By Erin Murray, Army Flier Staff WriterSeptember 27, 2011
FORT RUCKER, Ala., Sept. 27, 2011 -- Sixty Fort Rucker spouses flew, shot and swam their way through a day of hands-on exercises, hoping to better understand their Soldiers' experiences and even earn their own set of Aviator's wings Sept. 16.
Aviation Spouse Day returned for the second time this year with doubled participation and changes that allow more focus on the Aviator's experience, said Deborrah Cisneros, United States Army Aviation Center of Excellence, or USAACE, Family Readiness Support Assistant and director of Aviation Spouse Day.
Four groups of spouses spent the day learning helicopter overwater survival training, completing team-building obstacles at the leader's reaction course, firing M-16s at a simulated rifle range and learning to fly helicopters in simulators. The day concluded with a graduation at the U.S. Army Aviation Museum, where spouses were awarded their wings in front of Family and friends.
The increase in participation and fine-tuning of the event was the result of collaboration between Maj. Gen. Anthony G. Crutchfield, U.S. Army Aviation Center of Excellence and Fort Rucker commanding general, and Cisneros, who have worked to provide a realistic and beneficial training experience for spouses at Fort Rucker.
"We created the event to give the spouses firsthand experience of what their Soldiers do. After the first event, the spouses shared that it really did give them a better understanding what Soldiers have to go through to be Army Aviators," said Cisneros.
Though the first Aviation Spouse Day was a success, there were several changes made to improve the event. Cisneros explained that in order to provide more chances for spouses to earn their wings, the quota for participants was raised from 24 to 60. Spouses also asked for opportunities to get to know fellow participants, which led to a social and information session for the spouses a few days before the events.
After the first Aviation spouse day, Crutchfield noticed that the helicopter overwater survival training provided to the spouses was not the same as what Soldiers undergo. With Crutchfield's assistance, the underwater events were moved to the real HOST training facilities, where participants were able to see a demo of a real underwater helicopter evacuation along with an underwater exercise.
Crutchfield explained that providing this opportunity for spouses is essential, because family readiness is as important as military readiness.
"It was that important to me that we move things to make this happen. [Spouses] are so important to our mission. You are part of this Army. Family readiness is just as important as operational readiness," said Crutchfield.
Along with the hands-on activities, spouses were educated on the different aspects of Aviation training. According to Erica Geranen, one of the day's participants, the focus on educating spouses had many benefits, even for long-time Army spouses.
"I think that it's a small glimpse into what they're going through. I've been an Army wife for 10 years now, so I know what he goes through. I think this will give me a little bit more of a detailed look at what he's doing," she said.
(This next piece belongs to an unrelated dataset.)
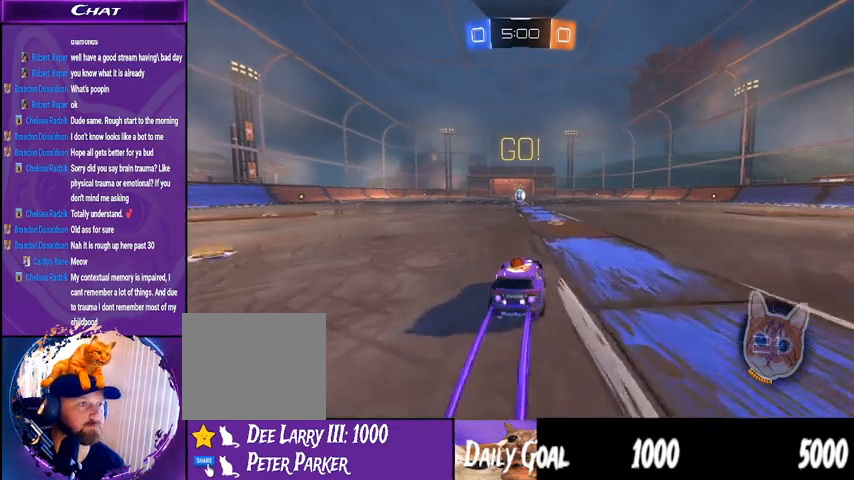
{"dt_ms": 500, "buttons": ["R1", "R2"], "left_stick": "left", "right_stick": "center", "events": [[133, "left_stick", "right"], [200, "CROSS", "down"], [233, "L1", "down"], [300, "CROSS", "up"], [300, "left_stick", "left"], [367, "CROSS", "down"], [433, "CROSS", "up"], [433, "L1", "up"]]}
After completing the simulators and underwater training, participant Kelsey Bailly had a better understanding of her husband's training from the shared experience with spouses and Soldiers.
"It's awesome that there's training set up for spouses to come out and see what [Soldiers] go through. I think it's great that we can be a part of the Family that our husbands are in. It just makes a better Army family," she said.